Every now and then, I run across a well-written piece, explaining how the author decided to—against all odds—go back to find and thank a teacher who made a big difference in his or her life. While I'm glad for all those who heed that nudge to reconnect with the people who poured so much of themselves into that writer's life, I'm sure glad that wasn't the case for my aunt. For there, in a box in her desk drawer, was the testimony of many years' worth of students who didn't wait, but said their heartfelt thanks, right when they could.

Jackie Davis teacher in Columbus Ohio circa 1950s

Photograph, top left: portrait of Sara Jacqueline Davis, circa 1950; below: in front of the Columbus school where she taught for many years in Ohio; originals from the private collection of the author.


  1. Your Aunt sounds like a very interesting lady. We had one in our family too! Did you end up saving the photos?

    1. Ouch, Nicholas...that's a painful question. So much was happening when my sister and I had to pack up the house and sell it. I vacillated so much, I couldn't remember whether I had or hadn't saved them...but when I went back, months later, I couldn't find the photos. Of course, by then, I thought it would be real neat to try and use the research skills we are accustomed to using to find these students--a real shot in the dark, but wouldn't it have been fun to actually find someone?!

      Unless they are hidden away in some of the boxes of my aunt's stuff that we did keep, I'm afraid, however, that they are gone forever--all except for the sweet memory of having discovered them, right when I needed the encouragement.

  2. I love the way you write. This one is especially nice.

    1. Thanks, Margie. My aunt meant a lot to me, and it helps to be able to share her with others.

  3. Dittos Margie's comment.

    I really like that photo of your Aunt - she was really pretty!

    She sounds much like my great-aunt Mary (grandfather's sister) - always full of laughter and bright eyed. She was perhaps a little overshadowed by her very extroverted Irish husband - my great-uncle Jim. Both sadly missed - and especially so on Thanksgiving when they would come for dinner.

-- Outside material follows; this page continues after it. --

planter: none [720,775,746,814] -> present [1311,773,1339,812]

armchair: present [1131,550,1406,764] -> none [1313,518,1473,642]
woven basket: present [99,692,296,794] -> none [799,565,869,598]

    1. Iggy, aren't those special relatives the ones who who have that extra staying power in our memories? It sounds like both your great aunt and great uncle were special people to you--real blessings to keep remembering.

  4. She was beautiful! How nice that many people came to her service and what wonderful sentiments from her students...I bet she did look at them and read what they wrote. She had a really good dash! :).

    1. Yes, she had a good dash!

      It was a strange feeling, being at visitation before her service. Neither my sister nor I are Columbus residents and really knew no one there (other than my aunt's neighbors), so there wasn't really anyone (at least among the living) to serve as a compelling reason for any local people to come to the visitation or funeral. I think the thought crossed my mind that maybe our family might be the only ones there--especially considering I think we had to have the funeral on Veterans Day, a holiday when people are out doing other things (and I think it was a three day weekend, to boot). It was a real surprise--and a blessing and encouragement--to meet all the people who stopped by at visitation and at the funeral to tell their story.